Climate change has done more than just trigger the melting of polar ice caps, rising sea levels and extreme weather—it has changed daily life, and business along with it.
In an increasingly turbulent climate, companies need to know the specific risks that climate change poses to their business—from what they are, to where or when they could occur, to how much financial damage they could incur. However, up until recently, most companies didn’t have the resources or expertise to calculate this. That’s where Durham’s The Climate Service comes in.
Designed for the age of climate change, The Climate Service is a climate analytics company offering a SaaS solution—called Climanomics—which quantifies a business’s climate risk. It is a culmination of CEO James McMahon’s extensive scientific background at Harvard University and the Massachusetts Institute of Technology, as well as his experience working at the National Centers for Environmental Information at the National Oceanic and Atmospheric Administration (NOAA).
“When I saw that the financial world was going to need the kind of climate data that I understand from my academic background and working at NOAA,” McMahon said, “I knew that the time was right to form a startup.”

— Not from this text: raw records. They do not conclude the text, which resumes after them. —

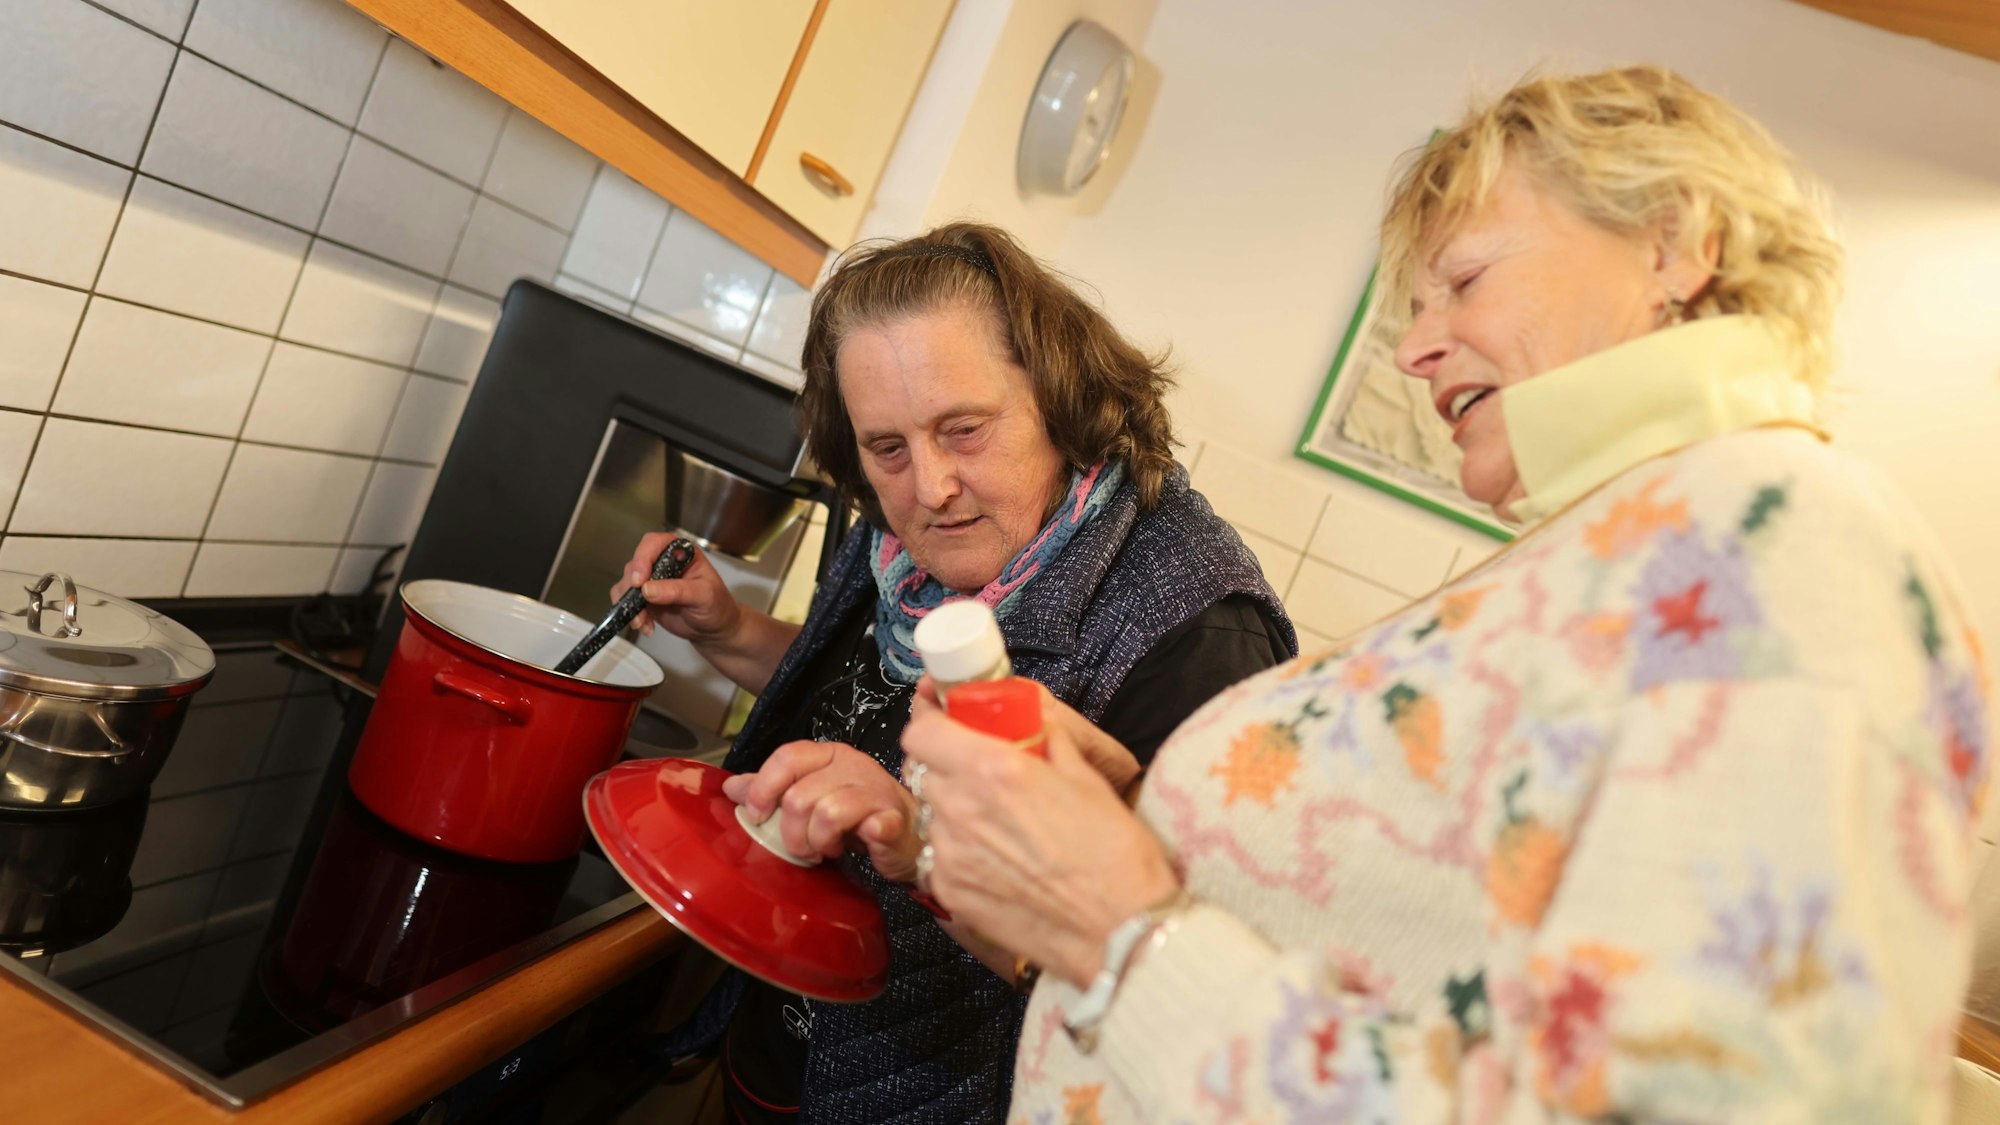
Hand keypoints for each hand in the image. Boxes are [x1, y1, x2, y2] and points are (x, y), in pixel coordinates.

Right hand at [610, 532, 741, 646]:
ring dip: (629, 603)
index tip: (640, 580)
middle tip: (638, 606)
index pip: (654, 543)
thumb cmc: (716, 606)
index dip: (643, 558)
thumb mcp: (704, 596)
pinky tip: (645, 626)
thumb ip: (678, 590)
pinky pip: (627, 601)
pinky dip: (630, 614)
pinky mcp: (644, 598)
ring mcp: (652, 580)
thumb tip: (647, 589)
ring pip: (627, 583)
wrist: (714, 629)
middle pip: (636, 563)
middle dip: (632, 586)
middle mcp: (663, 562)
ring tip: (642, 622)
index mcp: (680, 552)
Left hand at [721, 741, 920, 878]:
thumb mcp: (810, 797)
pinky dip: (858, 838)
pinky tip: (858, 843)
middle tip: (803, 848)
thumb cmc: (857, 815)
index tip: (759, 817)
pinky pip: (870, 825)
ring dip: (819, 841)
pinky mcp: (893, 817)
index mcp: (828, 755)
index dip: (765, 788)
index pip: (787, 758)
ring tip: (826, 849)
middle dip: (793, 832)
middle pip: (800, 795)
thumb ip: (772, 790)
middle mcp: (852, 765)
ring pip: (827, 813)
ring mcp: (875, 789)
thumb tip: (730, 787)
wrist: (910, 834)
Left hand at [901, 693, 1179, 987]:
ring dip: (955, 810)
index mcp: (992, 770)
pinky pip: (940, 856)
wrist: (1119, 931)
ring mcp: (950, 854)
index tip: (946, 725)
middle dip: (949, 767)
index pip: (921, 732)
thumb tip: (1038, 725)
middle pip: (925, 772)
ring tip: (1001, 826)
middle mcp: (961, 808)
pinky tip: (1000, 860)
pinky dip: (960, 851)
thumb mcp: (1088, 780)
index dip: (931, 724)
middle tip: (985, 776)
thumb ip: (1050, 743)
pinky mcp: (950, 892)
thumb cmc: (1114, 857)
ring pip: (933, 815)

In 2015, the Financial Stability Board—an international body created by the G20 major economies in the wake of the Great Recession—formed the Task Force on Climate-related Financial Disclosure in order to encourage businesses to outline how they are affected by climate change. It established climate risks as material financial risks that should be disclosed. This spurred the demand for a way to synthesize climate data.
The Climate Service was established roughly two years ago in The Collider, an Asheville-based, non-profit co-working space for climate entrepreneurs. It now boasts an advisory board with four Nobel Prize laureates, and in September, it was selected to participate in the Wells Fargo Startup Accelerator, a virtual program for fintech startups.
In June, The Climate Service moved its headquarters to Durham. It will soon be hiring technologists, full-stack developers, systems administrators and analysts to work at its Durham location.
“We love the Durham community—the Durham startup community, the Durham technology community,” McMahon said. “And so far, it has served us well.”
The company also has a presence in Asheville and Washington, D.C., and it is opening an office in New York with leadership from The Economist alumnus Joseph Lake, who recently joined the team as COO.
“We want to embed climate-risk data into every decision around the world,” Lake said, “and in my view, The Climate Service has built the best model in order to do that. This is by far the most important and pressing issue facing mankind over the next few decades, so it’s a privilege to join the team.”
Climate change continues becomes a growing problem and it is certain that it will not be going away any time soon, added Terrence Thompson, a Co-Founder of The Climate Service.
“What gets me up in the morning is realizing that this is a worldwide and pressing problem,” Thompson said. “The quantification of climate risk into financial terms will drive, in part, the machinery of capitalism to help solve this problem.”